Congresso EASD: ecco le nuove Linee Guida e le novità terapeutiche
Sono state pubblicate e presentate nel corso del Congresso della European Association for the Study of Diabetes (EASD) le nuove Linee Guida per il trattamento del diabete di tipo 2, stilate insieme alla American Diabetes Association (ADA) e che per la prima volta mettono davvero il paziente al centro della cura. Il 48esimo Congresso EASD è iniziato lunedì a Berlino e si concluderà venerdì 5.
Le nuove raccomandazioni sono meno prescrittive delle precedenti, ma promuovono un maggiore coinvolgimento del paziente, dando anche consigli sul giusto approccio per la scelta della terapia: questa dovrà combinare le migliori evidenze della letteratura scientifica con l’esperienza dei medici, ma senza dimenticare le esigenze personali di ogni paziente. “Un approccio che permetta di fornire cure che rispettino e rispondano alle preferenze individuali, ai bisogni e ai valori che il paziente ha, e che gli assicurino di avere voce in capitolo in tutte le decisioni cliniche”, fanno sapere EASD e ADA. “Un approccio che viene assunto sempre di più in tutte le patologie, ma che ha un senso ancora maggiore per il diabete di tipo 2, vista l’incertezza in termini di tipo di terapia e di loro risultati che è propria della patologia”, ha aggiunto Andrew Bulton, presidente EASD.
Anche perché sono proprio i pazienti a dover fare una scelta di cambiamento di stile di vita, ed è solo da loro che dipende l’aderenza alla terapia, anche farmacologica.
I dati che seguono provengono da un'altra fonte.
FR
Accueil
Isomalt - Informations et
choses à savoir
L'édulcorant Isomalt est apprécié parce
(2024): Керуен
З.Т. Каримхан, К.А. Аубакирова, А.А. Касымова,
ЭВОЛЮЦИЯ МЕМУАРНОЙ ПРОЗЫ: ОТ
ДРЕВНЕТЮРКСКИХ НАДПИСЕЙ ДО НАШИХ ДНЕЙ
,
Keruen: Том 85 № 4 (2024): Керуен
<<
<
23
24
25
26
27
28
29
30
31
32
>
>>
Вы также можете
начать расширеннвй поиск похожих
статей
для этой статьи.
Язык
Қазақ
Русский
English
Dunque l’implementazione di una strategia per il trattamento deve basarsi sulla vita reale del singolo malato.
Se le raccomandazioni generali sulla terapia glicemica si basavano in passato sul mantenere sotto il 7% il valore della emoglobina glicosilata (HbA1c), il parametro che valuta il livello di glucosio nel sangue del paziente sul lungo termine, la nuova posizione enfatizza il punto di vista più pratico di questo obiettivo. Il particolare questo valore deve tenere in considerazione diversi fattori, come quello dell’attitudine del paziente alla cura, e dei sui sforzi, i rischi potenzialmente associati alla glicemia e altri effetti collaterali, da quanto tempo ogni paziente presenta la patologia, l’aspettativa di vita, eventuali comorbidità o complicazioni vascolari, fino ad arrivare alle condizioni economiche e sociali del paziente e della sua famiglia. Se il paziente sente che la terapia è troppo pesante, ad esempio, o l’obiettivo impossibile da raggiungere, avere buoni risultati sarà impossibile.
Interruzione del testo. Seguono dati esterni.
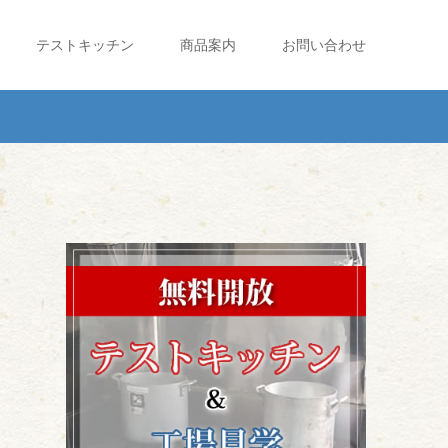
テストキッチン
商品案内
お問い合わせ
Proprio in questa direzione va anche il nuovo “algoritmo”, presentato sempre nel corso del Congresso, sviluppato in Italia dall’Associazione Medici Diabetologi (AMD): si tratta di un procedimento che si basa proprio sull’automisurazione della glicemia, e che attraverso diversi step arriva ad una terapia veramente a misura di paziente.
Si parte da 5 diversi profili di paziente, stilati in base all’età, ad eventuali complicanze, e ad altri fattori. Ad ognuna delle tipologie corrisponde una terapia diversa, ma a partire da quella si possono sviluppare altri “sottogruppi” di trattamento, a seconda dei fattori di rischio presenti. E Infine l’ultimo step, che individua la cura personalizzata vera e propria, effettuata dallo stesso paziente tramite l’automonitoraggio della glicemia, da effettuarsi prima di ogni visita di controllo in diversi momenti della giornata e della settimana. Dal profilo dettagliato che emerge da questo vengono sviluppati poi la terapia e il mix di farmaci più appropriati. “Presto – fanno sapere dal Congresso – sarà disponibile anche una versione dell’algoritmo dell’International Diabetes Federation (IDF), ispirata proprio al documento italiano.